Волки и вепри | страница 48
Хейдис криво усмехалась. Были бы силы смеяться — заливалась бы смехом.
Хаген плюнул, схватил мальчишку, которому не хватило ума убежать, и пару раз ударил его головой о стенку. Хорошо, от души. Треснул тонкий висок, из раны брызнула кровь. Лемминг бросил на пол бездыханное тело, переступил его и без лишних слов обезглавил Хейдис.
Голова подкатилась ему под ноги и чётко, сладкозвучно произнесла:
— Тебе достанется моё предсмертное проклятие, жестокий человек. Не найти тебе покоя после смерти, быть тебе вечным заложником, скитаться тебе, ни живому, ни мёртвому, многие сотни зим, пока кто-нибудь не сжалится над тобою и не освободит от заклятия. Но поверь, никто во всех девяти мирах не подарит жалости тебе, безжалостному.
— Да ёб же твою мать, — не менее чётко, хотя и не столь изысканно, ответил Хаген, — сколько можно трепать языком, женщина? Когда ж ты сдохнешь?
Закрылись глаза Хейдис, вновь полные вешней зелени, сомкнулись уста, сочные и мягкие, словно спелые ягоды малины. В наступившей тишине слышалось только тяжёлое дыхание берсерка, задумчивое сопение Хродгара, застывшего, словно скала, да судорожные всхлипы.
То плакал Торкель, самый жалкий из волчат, сжимая в объятиях Эрну.
— Ради чего это всё? — рыдал он. — Ради чего?

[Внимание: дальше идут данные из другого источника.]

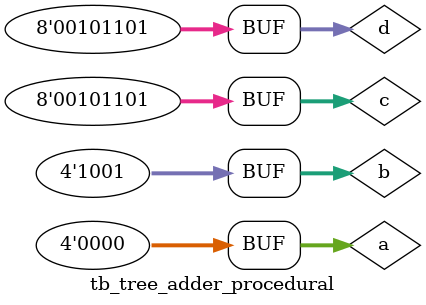
<source format=v>
`timescale 1us/1ns

module tb_tree_adder_procedural();

	//declare nets and variables
	reg [3:0] a, b;
	reg [7:0] c, d;
	wire [4:0] sum1;
	wire [8:0] sum2;
	wire [9:0] sum3;
	
	//instantiate the DUT
	tree_adder_procedural ADD(
		.a(a), 
		.b(b),
		.c(c),
		.d(d),
		.sum1(sum1),
		.sum2(sum2),
		.sum3(sum3)
	
	);
	
	//toggle sel (select line)
	initial begin
		$monitor(" a = %b, b = %b, c = %b, d = %d, sum1 = %d, sum2 = %d, sum3 = %d", a, b, c, d, sum1, sum2, sum3);
		#1;  a = 4'd0; b = 04'd3; c = 8'd1; d = 8'd255; 
		#1;  a = 4'd10; b = 04'd13; c = 8'd9; d = 8'd10; 
		#1;  a = 4'd15; b = 04'd15; c = 8'd109; d = 8'd37; 
		#1;  a = 4'd0; b = 04'd9; c = 8'd45; d = 8'd45; 
		#1;
	end
endmodule

</source>
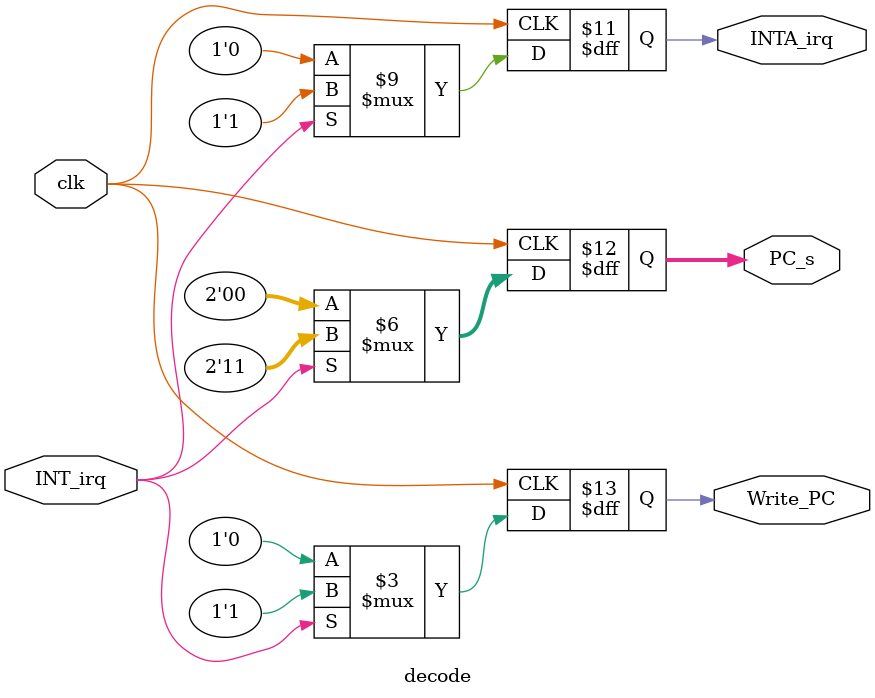
<source format=v>
module top(
    input clk,
    input rst,
    input CPSR_7,
    input EX_irq,
    
    output INT_irq,
    output INTA_irq,
    output [1:0]PC_s

    );
    
    request request(
        .CPSR_7(CPSR_7),
        .INTA_irq(INTA_irq),
        .EX_irq(EX_irq),
        .INT_irq(INT_irq)
    );
    
    decode decode_mod(
        .clk(clk),
        .INT_irq(INT_irq),
        .INTA_irq(INTA_irq),
        .PC_s(PC_s)
    );   
endmodule


module d_flip_flop(
    input d,
    input clk,
    input clr,
    output reg q
    );
        
    always@ (posedge clk or posedge clr) begin
        if(clr) begin
            q <= 0; 
        end
        else begin
            q <= d;
        end
    end
    
endmodule

module request(
    input CPSR_7,
    input INTA_irq,
    input EX_irq,
    
    output INT_irq,
    output Q
    );
    
    //wire Q;
    
    d_flip_flop D1(
        .d(1'b1),
        .clk(~CPSR_7),
        .clr(INTA_irq),
        .q(Q)
    );
    
    d_flip_flop D2(
        .d(Q),
        .clk(EX_irq),
        .clr(INTA_irq),
        .q(INT_irq)
    );
endmodule

module decode(
    input clk,
    input INT_irq,
    
    output reg INTA_irq,
    output reg [1:0]PC_s,
    output reg Write_PC
    );
    always@(posedge clk) begin
        if(INT_irq) begin
            INTA_irq <= 1;
            PC_s <= 2'b11;
            Write_PC <= 1;
        end
        else begin
            INTA_irq <= 0;
            PC_s <= 2'b00;
            Write_PC <= 0;
        end
    end
endmodule
</source>
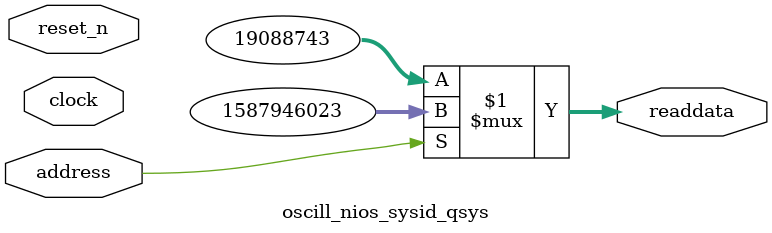
<source format=v>



// synthesis translate_off
`timescale 1ns / 1ps
// synthesis translate_on

// turn off superfluous verilog processor warnings 
// altera message_level Level1 
// altera message_off 10034 10035 10036 10037 10230 10240 10030 

module oscill_nios_sysid_qsys (
               // inputs:
                address,
                clock,
                reset_n,

               // outputs:
                readdata
             )
;

  output  [ 31: 0] readdata;
  input            address;
  input            clock;
  input            reset_n;

  wire    [ 31: 0] readdata;
  //control_slave, which is an e_avalon_slave
  assign readdata = address ? 1587946023 : 19088743;

endmodule



</source>
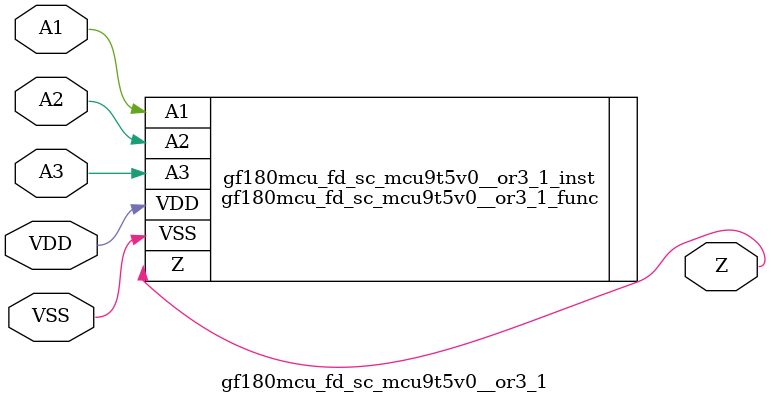
<source format=v>

module gf180mcu_fd_sc_mcu9t5v0__or3_1( A1, A2, A3, Z, VDD, VSS );
input A1, A2, A3;
inout VDD, VSS;
output Z;

   `ifdef FUNCTIONAL  //  functional //

	gf180mcu_fd_sc_mcu9t5v0__or3_1_func gf180mcu_fd_sc_mcu9t5v0__or3_1_behav_inst(.A1(A1),.A2(A2),.A3(A3),.Z(Z),.VDD(VDD),.VSS(VSS));

   `else

	gf180mcu_fd_sc_mcu9t5v0__or3_1_func gf180mcu_fd_sc_mcu9t5v0__or3_1_inst(.A1(A1),.A2(A2),.A3(A3),.Z(Z),.VDD(VDD),.VSS(VSS));

	// spec_gates_begin


	// spec_gates_end



   specify

	// specify_block_begin

	// comb arc A1 --> Z
	 (A1 => Z) = (1.0,1.0);

	// comb arc A2 --> Z
	 (A2 => Z) = (1.0,1.0);

	// comb arc A3 --> Z
	 (A3 => Z) = (1.0,1.0);

	// specify_block_end

   endspecify

   `endif

endmodule

</source>
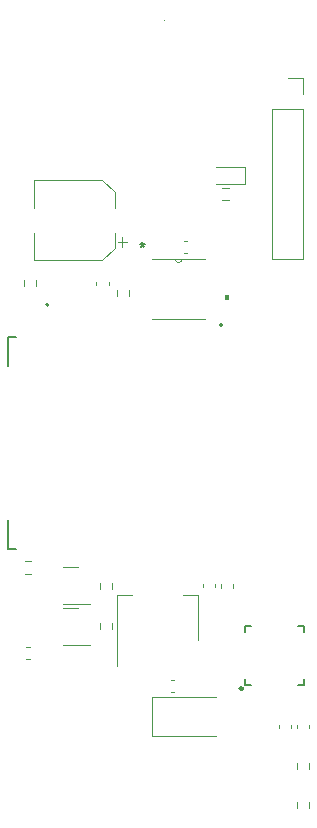
<source format=gbr>
%TF.GenerationSoftware,KiCad,Pcbnew,(6.0.0-0)*%
%TF.CreationDate,2022-02-03T17:32:02+01:00*%
%TF.ProjectId,GlowCoreMini,476c6f77-436f-4726-954d-696e692e6b69,rev?*%
%TF.SameCoordinates,Original*%
%TF.FileFunction,Legend,Top*%
%TF.FilePolarity,Positive*%
%FSLAX46Y46*%
G04 Gerber Fmt 4.6, Leading zero omitted, Abs format (unit mm)*
G04 Created by KiCad (PCBNEW (6.0.0-0)) date 2022-02-03 17:32:02*
%MOMM*%
%LPD*%
G01*
G04 APERTURE LIST*
%ADD10C,0.150000*%
%ADD11C,0.120000*%
%ADD12C,0.250000*%
%ADD13C,0.100000*%
%ADD14C,0.200000*%
%ADD15C,0.127000*%
%ADD16C,0.059995*%
G04 APERTURE END LIST*
D10*
%TO.C,U1*%
X142763000Y-82008180D02*
X142763000Y-82246276D01*
X142524904Y-82151038D02*
X142763000Y-82246276D01*
X143001095Y-82151038D01*
X142620142Y-82436752D02*
X142763000Y-82246276D01*
X142905857Y-82436752D01*
X142763000Y-82008180D02*
X142763000Y-82246276D01*
X142524904Y-82151038D02*
X142763000Y-82246276D01*
X143001095Y-82151038D01*
X142620142Y-82436752D02*
X142763000Y-82246276D01*
X142905857Y-82436752D01*
D11*
%TO.C,J1*%
X153726600Y-70713600D02*
X153726600Y-83473600D01*
X156386600Y-68113600D02*
X156386600Y-69443600D01*
X156386600Y-70713600D02*
X156386600Y-83473600D01*
X153726600Y-83473600D02*
X156386600Y-83473600D01*
X155056600Y-68113600D02*
X156386600Y-68113600D01*
X153726600Y-70713600D02*
X156386600Y-70713600D01*
D10*
%TO.C,U4*%
X156464400Y-115017800D02*
X156464400Y-114517800D01*
X151464400Y-115017800D02*
X151464400Y-114517800D01*
X151464400Y-119517800D02*
X151964400Y-119517800D01*
X156464400Y-114517800D02*
X155964400Y-114517800D01*
X151464400Y-119017800D02*
X151464400Y-119517800D01*
X156464400Y-119517800D02*
X155964400Y-119517800D01*
X151464400Y-114517800D02*
X151964400Y-114517800D01*
X156464400Y-119017800D02*
X156464400Y-119517800D01*
D12*
X151270000Y-119811800D02*
G75*
G03*
X151270000Y-119811800I-125000J0D01*
G01*
D11*
%TO.C,R9*%
X156874500Y-129896324D02*
X156874500Y-129386876D01*
X155829500Y-129896324D02*
X155829500Y-129386876D01*
%TO.C,C9*%
X132913933Y-116330000D02*
X133206467Y-116330000D01*
X132913933Y-117350000D02*
X133206467Y-117350000D01*
%TO.C,C1*%
X146274333Y-82907600D02*
X146566867Y-82907600D01*
X146274333Y-81887600D02*
X146566867Y-81887600D01*
%TO.C,R1*%
X140614900Y-86054476D02*
X140614900Y-86563924D01*
X141659900Y-86054476D02*
X141659900Y-86563924D01*
%TO.C,C3*%
X145475767Y-120118600D02*
X145183233Y-120118600D01*
X145475767Y-119098600D02*
X145183233Y-119098600D01*
%TO.C,C10*%
X156862000Y-122891333D02*
X156862000Y-123183867D01*
X155842000Y-122891333D02*
X155842000Y-123183867D01*
%TO.C,U1*%
X148084300Y-83451700D02*
X143588500Y-83451700D01*
X143588500Y-88557100D02*
X148084300Y-88557100D01*
X145531600Y-83451700D02*
G75*
G03*
X146141200Y-83451700I304800J0D01*
G01*
D13*
X150002000Y-86463899D02*
X150002000Y-86844899D01*
X150002000Y-86844899D02*
X149748000Y-86844899D01*
X149748000Y-86844899D02*
X149748000Y-86463899D01*
X149748000Y-86463899D02*
X150002000Y-86463899D01*
G36*
X150002000Y-86844899D02*
G01*
X149748000Y-86844899D01*
X149748000Y-86463899D01*
X150002000Y-86463899D01*
X150002000Y-86844899D01*
G37*
X150002000Y-86844899D02*
X149748000Y-86844899D01*
X149748000Y-86463899D01*
X150002000Y-86463899D01*
X150002000Y-86844899D01*
D11*
%TO.C,Q2*%
X136664700Y-113034600D02*
X137314700Y-113034600D01*
X136664700Y-113034600D02*
X136014700Y-113034600D01*
X136664700Y-116154600D02*
X136014700Y-116154600D01*
X136664700Y-116154600D02*
X138339700Y-116154600D01*
%TO.C,U3*%
X147468400Y-115692800D02*
X147468400Y-111932800D01*
X140648400Y-111932800D02*
X141908400Y-111932800D01*
X140648400Y-117942800D02*
X140648400Y-111932800D01*
X147468400Y-111932800D02*
X146208400Y-111932800D01*
%TO.C,R6*%
X140212100Y-111354324D02*
X140212100Y-110844876D01*
X139167100Y-111354324D02*
X139167100Y-110844876D01*
D14*
%TO.C,MK1*%
X134811800Y-87310100D02*
G75*
G03*
X134811800Y-87310100I-100000J0D01*
G01*
D11*
%TO.C,R8*%
X133314924Y-110098100D02*
X132805476Y-110098100D01*
X133314924Y-109053100D02*
X132805476Y-109053100D01*
%TO.C,D2*%
X151458800Y-77112800D02*
X151458800Y-75642800D01*
X151458800Y-75642800D02*
X148998800Y-75642800D01*
X148998800Y-77112800D02*
X151458800Y-77112800D01*
%TO.C,C6*%
X155338000Y-123183867D02*
X155338000Y-122891333D01*
X154318000Y-123183867D02*
X154318000Y-122891333D01*
%TO.C,R4*%
X132740900Y-85741024D02*
X132740900Y-85231576D01*
X133785900Y-85741024D02*
X133785900Y-85231576D01*
%TO.C,C8*%
X149390400Y-110978733D02*
X149390400Y-111271267D01*
X150410400Y-110978733D02*
X150410400Y-111271267D01*
%TO.C,C4*%
X147891800Y-111245867D02*
X147891800Y-110953333D01*
X148911800Y-111245867D02*
X148911800Y-110953333D01*
%TO.C,R3*%
X155829500Y-126084876D02*
X155829500Y-126594324D01*
X156874500Y-126084876D02*
X156874500Y-126594324D01*
%TO.C,R5*%
X139167100Y-114248476D02*
X139167100Y-114757924D01*
X140212100Y-114248476D02*
X140212100Y-114757924D01*
%TO.C,C2*%
X133612600Y-76752400D02*
X133612600Y-79102400D01*
X140432600Y-82507963D02*
X140432600Y-81222400D01*
X141460100Y-82009900D02*
X140672600Y-82009900D01*
X139368163Y-83572400D02*
X133612600Y-83572400D01*
X139368163Y-76752400D02*
X133612600Y-76752400D01*
X141066350Y-82403650D02*
X141066350Y-81616150D01*
X140432600Y-77816837D02*
X139368163Y-76752400D01*
X140432600Y-77816837D02*
X140432600Y-79102400D01*
X133612600Y-83572400D02*
X133612600Y-81222400D01*
X140432600Y-82507963D02*
X139368163Y-83572400D01*
%TO.C,D1*%
X143575800Y-123850400D02*
X148975800Y-123850400D01*
X143575800Y-120550400D02*
X148975800Y-120550400D01*
X143575800Y-120550400D02*
X143575800Y-123850400D01*
D15*
%TO.C,U2*%
X132060000Y-90034600D02*
X131410000Y-90034600D01*
X131410000Y-90034600D02*
X131410000Y-92484600D01*
X131410000Y-105584600D02*
X131410000Y-108034600D01*
X131410000Y-108034600D02*
X132060000Y-108034600D01*
D14*
X149510000Y-89034600D02*
G75*
G03*
X149510000Y-89034600I-100000J0D01*
G01*
D16*
%TO.C,P1*%
X144672609Y-63228338D02*
G75*
G03*
X144672609Y-63228338I-29997J0D01*
G01*
D11*
%TO.C,C7*%
X138874800Y-85365433D02*
X138874800Y-85657967D01*
X139894800Y-85365433D02*
X139894800Y-85657967D01*
%TO.C,R7*%
X150053524Y-78449700D02*
X149544076Y-78449700D01*
X150053524Y-77404700D02*
X149544076Y-77404700D01*
%TO.C,Q3*%
X136667000Y-109565000D02*
X137317000Y-109565000D01*
X136667000Y-112685000D02*
X136017000Y-112685000D01*
X136667000Y-109565000D02*
X136017000Y-109565000D01*
X136667000Y-112685000D02*
X138342000Y-112685000D01*
%TD*%
M02*

</source>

Скажи, Хаген? Ты ж такой умный! Ради двух тысяч засранных гульденов? Ради людей, кораблей и Арнульфа?! Да в Хель это всё, в Хель корабли, в Хель вашего Арнульфа. Пропади оно всё, топчись оно всё бледным конём…
Никто не подал голос. Никто не подошёл, чтобы утешить побратима. Никто не смел.
Торкель поднял полные слёз глаза на Хравена. Тот — небывалое дело! — опустил взор.
— Ну ты же… — начал Волчонок осипшим голосом. — Ты же можешь. Я знаю. Я верю. Братец Ворон, я не слеп и не глуп, хотя вы все и раздаёте мне подзатыльники. Много я видел, братец Ворон, из того, на что ты способен. Эрна… ты же сам говорил. Это не вчерашний труп. Это… её убили только что. Ты же заметил. Я умоляю тебя… Ведь можешь?
— Ведь могу, — Хравен глядел куда-то в сторону, — да не хочу. Дорого станет.
— Я заплачу, чем скажешь! — воскликнул Торкель с безумной надеждой.
— Ты не расплатишься, Волчонок! — покачал головой колдун. — Слишком высока цена.
— Я расплачусь с тобой сполна, Хравен Увесон, — волчья тоска заливала душу юноши, выплёскиваясь из горла и глаз, — и в этом я клянусь.
— Хорошо же, — чародей посмотрел на него сверху вниз, и ничего не увидел Торкель, кроме холодного, беспощадного мрака, — но знай, что однажды ты заплатишь за её жизнь своей. Не сейчас, разумеется. Гораздо позже. В самый неподходящий час. И тогда ты пожалеешь.